Description
This is a NER model, aimed to be run only after detecting the NAMES_OF_PARTIES
clause with a proper classifier (use legmulticlf_mnda_sections_paragraph_other
model for that purpose). It will extract the following entities: ALIAS
, EFFDATE_NUMERIC
, LOCATION
, and PARTY
.
Predicted Entities
ALIAS
, EFFDATE_NUMERIC
, LOCATION
, PARTY
How to use
document_assembler = nlp.DocumentAssembler()\
.setInputCol("text")\
.setOutputCol("document")
sentence_detector = nlp.SentenceDetector()\
.setInputCols(["document"])\
.setOutputCol("sentence")
tokenizer = nlp.Tokenizer()\
.setInputCols(["sentence"])\
.setOutputCol("token")
embeddings = nlp.RoBertaEmbeddings.pretrained("roberta_embeddings_legal_roberta_base","en") \
.setInputCols(["sentence", "token"]) \
.setOutputCol("embeddings")\
.setMaxSentenceLength(512)\
.setCaseSensitive(True)
ner_model = legal.NerModel.pretrained("legner_nda_names_of_parties", "en", "legal/models")\
.setInputCols(["sentence", "token", "embeddings"])\
.setOutputCol("ner")
ner_converter = nlp.NerConverter()\
.setInputCols(["sentence", "token", "ner"])\
.setOutputCol("ner_chunk")
nlpPipeline = nlp.Pipeline(stages=[
document_assembler,
sentence_detector,
tokenizer,
embeddings,
ner_model,
ner_converter
])
empty_data = spark.createDataFrame([[""]]).toDF("text")

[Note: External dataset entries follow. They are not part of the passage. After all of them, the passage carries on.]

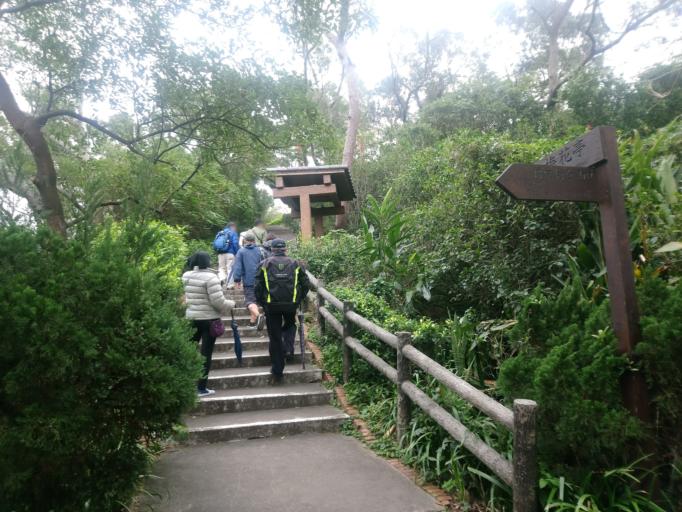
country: TW
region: Taiwan
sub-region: Hsinchu
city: Hsinchu
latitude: 24.7918
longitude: 120.9847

model = nlpPipeline.fit(empty_data)
text = ["""This Confidentiality Agreement (this "Agreement") is dated effective as of the 4th day of June 2001, between Amerada Hess Corporation, a Delaware corporation ("AHC"), and Triton Energy Limited, a Cayman Islands company (the "Company")."""]
result = model.transform(spark.createDataFrame([text]).toDF("text"))
Results
+------------------------+---------------+
|chunk |ner_label |
+------------------------+---------------+
|4th day of June 2001 |EFFDATE_NUMERIC|
|Amerada Hess Corporation|PARTY |
|Delaware |LOCATION |
|AHC |ALIAS |
|Triton Energy Limited |PARTY |
|Cayman Islands |LOCATION |
|Company |ALIAS |
+------------------------+---------------+
Model Information
Model Name: | legner_nda_names_of_parties |
Compatibility: | Legal NLP 1.0.0+ |
License: | Licensed |
Edition: | Official |
Input Labels: | [sentence, token, embeddings] |
Output Labels: | [ner] |
Language: | en |
Size: | 16.3 MB |
References
In-house annotations on the Non-disclosure Agreements
Benchmarking
label precision recall f1-score support
ALIAS 0.92 0.96 0.94 25
EFFDATE_NUMERIC 0.90 0.96 0.93 27
LOCATION 1.00 0.93 0.96 14
PARTY 0.77 0.88 0.82 26
micro-avg 0.88 0.93 0.91 92
macro-avg 0.90 0.93 0.91 92
weighted-avg 0.88 0.93 0.91 92